> [EXERCISE INSTRUCTIONS]: Your answer should repeat every line of the records below in which the word "Left" appears.

> [DATA]:
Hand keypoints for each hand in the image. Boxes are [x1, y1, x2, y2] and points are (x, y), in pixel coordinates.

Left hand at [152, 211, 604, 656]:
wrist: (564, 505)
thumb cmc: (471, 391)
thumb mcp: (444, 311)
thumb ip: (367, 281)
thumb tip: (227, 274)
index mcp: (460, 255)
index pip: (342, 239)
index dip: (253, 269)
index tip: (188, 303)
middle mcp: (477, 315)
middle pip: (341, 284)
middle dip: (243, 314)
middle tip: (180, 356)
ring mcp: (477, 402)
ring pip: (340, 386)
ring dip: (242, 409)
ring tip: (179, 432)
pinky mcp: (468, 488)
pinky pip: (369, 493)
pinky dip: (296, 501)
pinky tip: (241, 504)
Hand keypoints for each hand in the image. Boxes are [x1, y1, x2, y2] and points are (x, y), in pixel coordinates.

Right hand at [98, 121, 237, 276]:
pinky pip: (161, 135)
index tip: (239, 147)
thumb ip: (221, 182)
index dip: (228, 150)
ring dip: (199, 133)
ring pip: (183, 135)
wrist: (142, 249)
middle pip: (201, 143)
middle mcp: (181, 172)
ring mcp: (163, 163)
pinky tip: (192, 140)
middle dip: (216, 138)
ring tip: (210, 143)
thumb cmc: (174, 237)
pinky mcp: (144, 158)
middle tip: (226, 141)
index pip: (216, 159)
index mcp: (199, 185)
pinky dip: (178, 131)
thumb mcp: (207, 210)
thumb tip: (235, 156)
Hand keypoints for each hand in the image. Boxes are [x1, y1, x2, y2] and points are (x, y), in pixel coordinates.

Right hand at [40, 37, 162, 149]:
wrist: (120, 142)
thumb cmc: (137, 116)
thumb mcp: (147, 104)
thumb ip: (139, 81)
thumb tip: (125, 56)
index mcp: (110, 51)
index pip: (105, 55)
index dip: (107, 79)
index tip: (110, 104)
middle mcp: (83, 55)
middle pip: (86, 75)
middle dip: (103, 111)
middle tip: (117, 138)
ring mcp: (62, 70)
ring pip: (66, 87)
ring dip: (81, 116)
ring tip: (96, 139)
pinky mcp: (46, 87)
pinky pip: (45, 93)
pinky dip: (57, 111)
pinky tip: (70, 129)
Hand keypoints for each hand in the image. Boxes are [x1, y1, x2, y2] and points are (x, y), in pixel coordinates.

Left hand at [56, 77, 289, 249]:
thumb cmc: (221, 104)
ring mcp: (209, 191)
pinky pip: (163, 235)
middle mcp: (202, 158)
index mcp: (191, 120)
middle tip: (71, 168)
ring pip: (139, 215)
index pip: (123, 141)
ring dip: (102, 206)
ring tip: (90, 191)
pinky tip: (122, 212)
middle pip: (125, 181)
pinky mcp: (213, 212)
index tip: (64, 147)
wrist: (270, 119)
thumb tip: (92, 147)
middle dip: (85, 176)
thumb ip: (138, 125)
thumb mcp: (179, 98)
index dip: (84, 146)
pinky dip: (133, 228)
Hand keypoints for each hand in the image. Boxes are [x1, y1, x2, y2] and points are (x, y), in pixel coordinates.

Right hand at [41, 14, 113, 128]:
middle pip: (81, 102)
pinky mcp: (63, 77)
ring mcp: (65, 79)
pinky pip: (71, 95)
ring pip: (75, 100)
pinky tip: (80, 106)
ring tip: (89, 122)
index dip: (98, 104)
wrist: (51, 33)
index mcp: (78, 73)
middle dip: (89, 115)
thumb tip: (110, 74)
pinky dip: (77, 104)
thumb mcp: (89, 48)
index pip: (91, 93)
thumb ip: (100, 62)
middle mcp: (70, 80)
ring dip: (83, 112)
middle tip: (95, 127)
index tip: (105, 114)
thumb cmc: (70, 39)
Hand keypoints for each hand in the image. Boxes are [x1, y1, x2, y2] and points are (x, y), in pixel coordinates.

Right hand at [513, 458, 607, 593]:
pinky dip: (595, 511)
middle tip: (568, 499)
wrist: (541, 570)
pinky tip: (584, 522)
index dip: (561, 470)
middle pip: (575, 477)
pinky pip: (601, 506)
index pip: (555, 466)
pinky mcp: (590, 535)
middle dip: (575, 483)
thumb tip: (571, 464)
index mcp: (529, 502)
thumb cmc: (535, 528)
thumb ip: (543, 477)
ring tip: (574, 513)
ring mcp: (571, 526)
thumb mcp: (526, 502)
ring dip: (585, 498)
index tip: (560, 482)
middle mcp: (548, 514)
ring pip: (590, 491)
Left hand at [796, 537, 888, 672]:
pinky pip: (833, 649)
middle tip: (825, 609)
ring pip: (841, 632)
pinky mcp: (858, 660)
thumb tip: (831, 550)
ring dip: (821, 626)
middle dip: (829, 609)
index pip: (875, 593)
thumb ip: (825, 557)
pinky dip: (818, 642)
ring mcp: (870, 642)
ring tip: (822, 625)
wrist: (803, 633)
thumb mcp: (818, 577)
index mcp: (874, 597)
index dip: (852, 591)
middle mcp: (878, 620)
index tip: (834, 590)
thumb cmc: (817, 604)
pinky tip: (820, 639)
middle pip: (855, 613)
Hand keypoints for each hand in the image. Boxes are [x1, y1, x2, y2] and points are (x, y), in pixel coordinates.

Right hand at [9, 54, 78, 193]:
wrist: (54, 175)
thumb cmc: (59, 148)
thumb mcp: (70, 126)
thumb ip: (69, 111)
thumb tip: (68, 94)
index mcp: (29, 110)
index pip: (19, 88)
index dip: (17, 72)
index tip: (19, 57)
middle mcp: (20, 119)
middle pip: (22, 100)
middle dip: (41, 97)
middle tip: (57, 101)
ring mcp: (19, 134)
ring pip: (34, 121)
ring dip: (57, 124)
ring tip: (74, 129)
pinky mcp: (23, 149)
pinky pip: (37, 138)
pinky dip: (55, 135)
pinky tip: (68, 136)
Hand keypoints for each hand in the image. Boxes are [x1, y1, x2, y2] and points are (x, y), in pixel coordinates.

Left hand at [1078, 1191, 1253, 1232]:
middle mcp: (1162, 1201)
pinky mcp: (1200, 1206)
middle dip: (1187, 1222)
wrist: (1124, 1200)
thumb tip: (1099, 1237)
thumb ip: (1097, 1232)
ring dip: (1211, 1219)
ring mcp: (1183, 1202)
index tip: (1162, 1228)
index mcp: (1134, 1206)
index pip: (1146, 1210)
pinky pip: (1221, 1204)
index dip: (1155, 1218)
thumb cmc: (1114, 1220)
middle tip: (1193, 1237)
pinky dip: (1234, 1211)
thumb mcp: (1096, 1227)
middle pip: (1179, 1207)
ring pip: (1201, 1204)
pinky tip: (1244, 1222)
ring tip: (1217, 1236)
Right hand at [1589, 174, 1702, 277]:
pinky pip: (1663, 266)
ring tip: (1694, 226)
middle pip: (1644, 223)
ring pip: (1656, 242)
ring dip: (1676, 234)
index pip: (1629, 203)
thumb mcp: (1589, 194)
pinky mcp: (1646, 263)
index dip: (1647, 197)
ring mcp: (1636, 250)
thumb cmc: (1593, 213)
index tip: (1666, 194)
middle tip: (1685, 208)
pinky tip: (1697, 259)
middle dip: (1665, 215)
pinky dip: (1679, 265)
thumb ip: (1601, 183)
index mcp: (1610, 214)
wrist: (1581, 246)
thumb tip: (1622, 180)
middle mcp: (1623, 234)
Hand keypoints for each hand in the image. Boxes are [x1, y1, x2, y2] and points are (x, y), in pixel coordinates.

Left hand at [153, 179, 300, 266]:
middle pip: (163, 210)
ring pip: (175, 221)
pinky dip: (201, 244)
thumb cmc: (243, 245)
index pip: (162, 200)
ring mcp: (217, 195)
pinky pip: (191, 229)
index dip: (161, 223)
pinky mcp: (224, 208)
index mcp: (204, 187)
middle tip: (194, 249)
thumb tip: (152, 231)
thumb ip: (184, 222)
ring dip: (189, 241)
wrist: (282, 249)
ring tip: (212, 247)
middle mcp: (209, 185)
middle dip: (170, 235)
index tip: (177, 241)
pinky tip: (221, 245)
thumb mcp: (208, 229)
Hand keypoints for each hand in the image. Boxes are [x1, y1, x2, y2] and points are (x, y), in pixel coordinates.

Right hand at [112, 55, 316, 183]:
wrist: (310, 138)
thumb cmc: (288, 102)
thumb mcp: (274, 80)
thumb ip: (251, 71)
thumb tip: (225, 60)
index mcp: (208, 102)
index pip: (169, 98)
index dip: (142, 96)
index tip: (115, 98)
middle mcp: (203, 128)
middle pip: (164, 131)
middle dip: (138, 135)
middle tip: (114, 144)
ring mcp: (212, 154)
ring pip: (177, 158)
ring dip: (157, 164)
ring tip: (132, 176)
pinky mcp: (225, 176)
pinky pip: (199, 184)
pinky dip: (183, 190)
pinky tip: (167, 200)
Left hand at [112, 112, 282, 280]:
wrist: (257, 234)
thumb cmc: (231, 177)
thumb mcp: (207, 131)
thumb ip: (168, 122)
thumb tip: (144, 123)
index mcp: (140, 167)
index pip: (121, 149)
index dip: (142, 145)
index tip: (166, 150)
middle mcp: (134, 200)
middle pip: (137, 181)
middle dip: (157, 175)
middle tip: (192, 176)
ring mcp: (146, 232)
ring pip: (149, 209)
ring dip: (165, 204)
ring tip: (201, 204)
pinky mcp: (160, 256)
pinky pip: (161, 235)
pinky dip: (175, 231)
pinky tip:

> [RESULT OF THE EXERCISE]:
Left hand at [152, 211, 604, 656]:
Left hand at [56, 77, 289, 249]:
Left hand at [796, 537, 888, 672]:
Left hand at [1078, 1191, 1253, 1232]:
Left hand at [153, 179, 300, 266]:
Left hand at [112, 112, 282, 280]:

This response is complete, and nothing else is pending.